Maddalena Brentarolli
Per me la domanda sull’esistenza o non esistenza di Dio è importante, non sento che si possa scavalcare. Quando sento un teologo dire che non è importante porsi la domanda ma vedere dove Dio si manifesta, non mi dice niente, se non risolvo a monte la questione dell’esistenza. Non mi posso sganciare da una tradizione, o da quanti credono che noi siamo qui perché Dio ci ha creati.

Luisella Lugoboni
Vengo da Verona, sto facendo una tesi su Ivana Ceresa. Ho iniziato a leggere i suoi testi, ho cercato di capirla, di entrare in contatto con lei come persona attraverso quello che ha detto e scritto. Volevo chiedere a lei che l’ha conosciuta personalmente se c’è qualche aspetto, qualche cosa peculiare, qualche dimensione che secondo lei vale la pena di mettere in evidenza.

Vita Cosentino
Parto dal fatto che non sono credente (ma non sono anticlericale), però una cosa bella di questa questione giocata tra donne è che non c’è questa distinzione e quindi sono qua perché mi interessa. Sono colpita da una cosa che dicevi: le donne che sono credenti prendono forza da questo. Anche chi non sente Dio, come me, questa questione la sente molto. E pensavo a tante cose che sono state proposte – Irigaray proponeva di mettere da tutte le parti immagini di Sant’Anna e la Madonna, di esplicitare dei simboli – e ho continuato a pensarci anche quando dicevi che la religione aveva tante feste. Chi non crede ha comunque le stesse esigenze, di prendere forza, di un orizzonte più grande, anche di spiritualità, e non usa il nome di Dio. Una cosa che mi ha convinto stasera è il sentire Dio: se una non lo sente, non c’è, se una lo sente c’è. Io non ho il problema di dimostrare l’esistenza o la non esistenza di Dio, però questi altri problemi sì che li ho tutti, e volevo anche riportarli, per avere altri contributi in questa analogia che si può fare tra prendere forza interiormente in un modo oppure in modo simbolico, però di questo nostro simbolico, di donne. La questione anche di farne dei simboli, delle feste, perché se non mi sbaglio il tuo libro Il Dio delle donne finisce con: si può non parlarne, basta il voler bene. Però la cosa è solo enunciata e non si è andate avanti in una ricerca.

Andreina
Volevo tornare al titolo del libro Utopia e conserva. Lei ha parlato di miscuglio. Da quello che capisco di Ivana, avendola letta, per Ivana l’uso delle parole era importante. Pensando al miscuglio ho pensato che sono due realtà che rimangono distinte, l’utopia e la conserva. Mi sembra che Ivana avesse usato la parola “incarnazione” invece che miscuglio, dato il valore grande che Ivana dava al quotidiano. Infatti alla fine di tutto, quando parla di Dio, dice che non è la teologa o la studiosa ma è l’Ivana che parla di Dio. Dato che lei l’ha anche conosciuta, vorrei che mi aiutasse a capire questo.

§ Attività 1
Nell'estratto sulla discussione intorno a Dio, su chi sta facendo la tesi Luisella Lugoboni?
§ Attività 2
Prosegui l'estratto sulla discussione intorno a Dio a partire dall'ultima frase riportata.

§ Record forniti
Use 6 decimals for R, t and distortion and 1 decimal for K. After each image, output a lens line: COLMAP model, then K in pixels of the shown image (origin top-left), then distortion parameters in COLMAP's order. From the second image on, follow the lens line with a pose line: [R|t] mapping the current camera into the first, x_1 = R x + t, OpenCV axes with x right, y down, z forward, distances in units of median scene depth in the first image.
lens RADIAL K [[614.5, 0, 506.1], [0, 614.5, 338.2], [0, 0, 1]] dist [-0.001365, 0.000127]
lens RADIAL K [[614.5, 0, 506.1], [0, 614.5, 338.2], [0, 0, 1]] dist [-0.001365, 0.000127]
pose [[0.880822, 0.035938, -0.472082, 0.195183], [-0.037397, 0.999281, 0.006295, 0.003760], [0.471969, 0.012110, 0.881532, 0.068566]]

* * *

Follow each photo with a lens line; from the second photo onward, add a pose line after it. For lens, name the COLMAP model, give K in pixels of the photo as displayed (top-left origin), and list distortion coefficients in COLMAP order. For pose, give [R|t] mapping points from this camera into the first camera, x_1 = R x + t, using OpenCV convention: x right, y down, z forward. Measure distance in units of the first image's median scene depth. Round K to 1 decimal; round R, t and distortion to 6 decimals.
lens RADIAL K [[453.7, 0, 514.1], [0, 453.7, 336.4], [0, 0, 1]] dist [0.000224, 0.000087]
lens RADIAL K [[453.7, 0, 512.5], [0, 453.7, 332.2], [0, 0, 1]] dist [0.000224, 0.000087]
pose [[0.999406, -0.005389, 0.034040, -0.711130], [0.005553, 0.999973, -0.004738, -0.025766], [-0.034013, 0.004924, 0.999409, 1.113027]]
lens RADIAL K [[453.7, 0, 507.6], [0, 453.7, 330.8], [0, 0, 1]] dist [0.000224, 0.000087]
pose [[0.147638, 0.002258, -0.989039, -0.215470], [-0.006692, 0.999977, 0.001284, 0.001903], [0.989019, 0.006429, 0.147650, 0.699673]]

--

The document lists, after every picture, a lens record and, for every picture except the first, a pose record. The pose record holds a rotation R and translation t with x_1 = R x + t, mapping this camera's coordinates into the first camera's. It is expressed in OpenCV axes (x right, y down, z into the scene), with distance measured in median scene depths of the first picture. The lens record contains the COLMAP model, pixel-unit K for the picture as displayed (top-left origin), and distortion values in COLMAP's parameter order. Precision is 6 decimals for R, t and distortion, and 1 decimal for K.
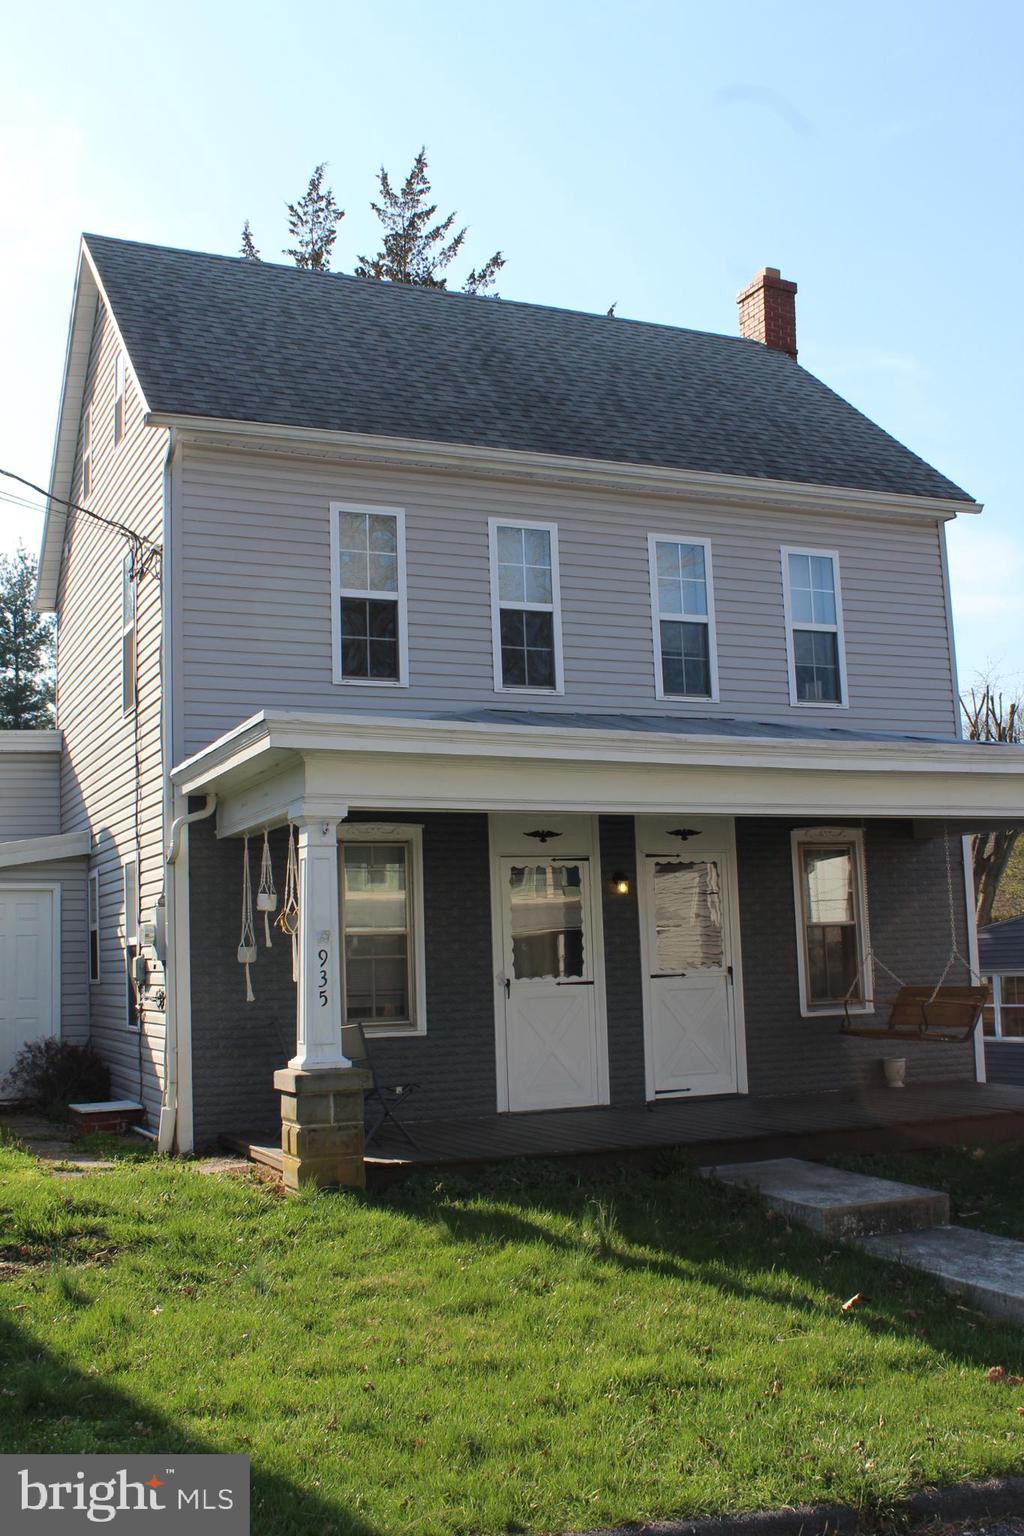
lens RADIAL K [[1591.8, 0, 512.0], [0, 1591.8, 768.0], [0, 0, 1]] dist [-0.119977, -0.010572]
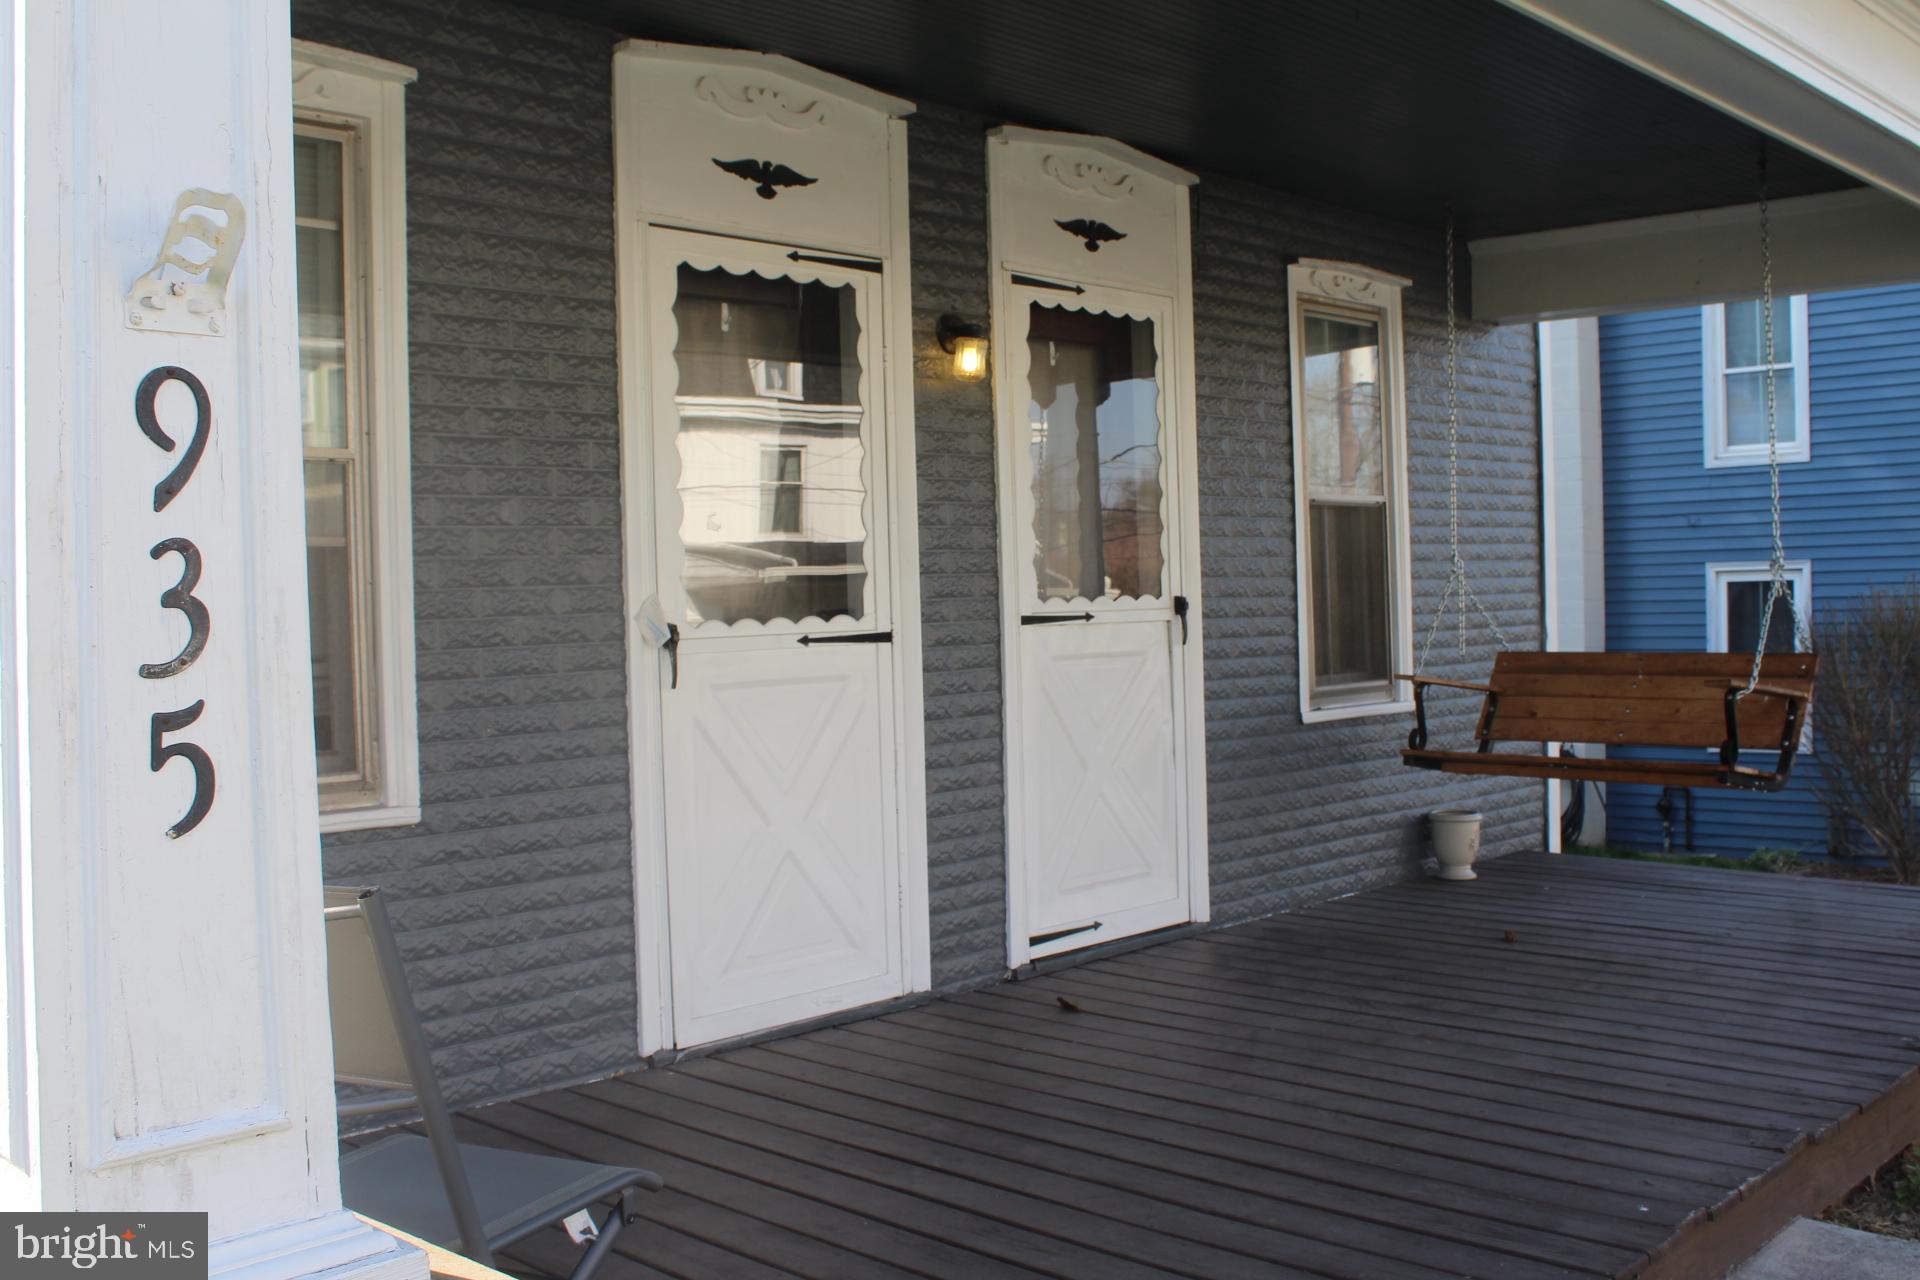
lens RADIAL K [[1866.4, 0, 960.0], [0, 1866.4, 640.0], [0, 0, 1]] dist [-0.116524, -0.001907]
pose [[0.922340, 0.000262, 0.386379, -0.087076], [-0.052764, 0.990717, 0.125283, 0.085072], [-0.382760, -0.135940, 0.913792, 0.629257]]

§ Risposta 1
Su Ivana Ceresa.

§ Risposta 2
Lucy
A parte la facile battuta che il Dio delle donne non è morto forse perché non è mai nato (tutto ha un principio e una fine, se Dio è tutto è anche principio), volevo dire che per quanto riguarda me cito Margherita Hack: “Non credo, non ho fede, ma anche il non avere fede può essere una grande fede”. Infatti, per dire qualcosa di positivo come sollecitava prima la nostra Luisa Muraro, il non avere fede significa il poter avere fede in tutto, perché non avendo preconcetti tutto può essere possibile, anche credere che se c’è Dio si potrà manifestare, che ne so, in una nocciola, in qualsiasi cosa che noi conosciamo, che è poco, perché nell’universo c’è talmente tanto che non conosciamo che può essere di tutto. Comunque io non mi aggrappo alle vecchie storie che ognuno racconta a modo suo a seconda della religione d’appartenenza o al proprio credo: si può vivere lo stesso senza sopravvivere, vivendo pienamente, aspettando magari di sapere qualcosa di più, e se viene viene, se non viene non viene, non c’è problema. Quindi la parte positiva dell’essere senza Dio è che si può vivere benissimo anche così. Grazie.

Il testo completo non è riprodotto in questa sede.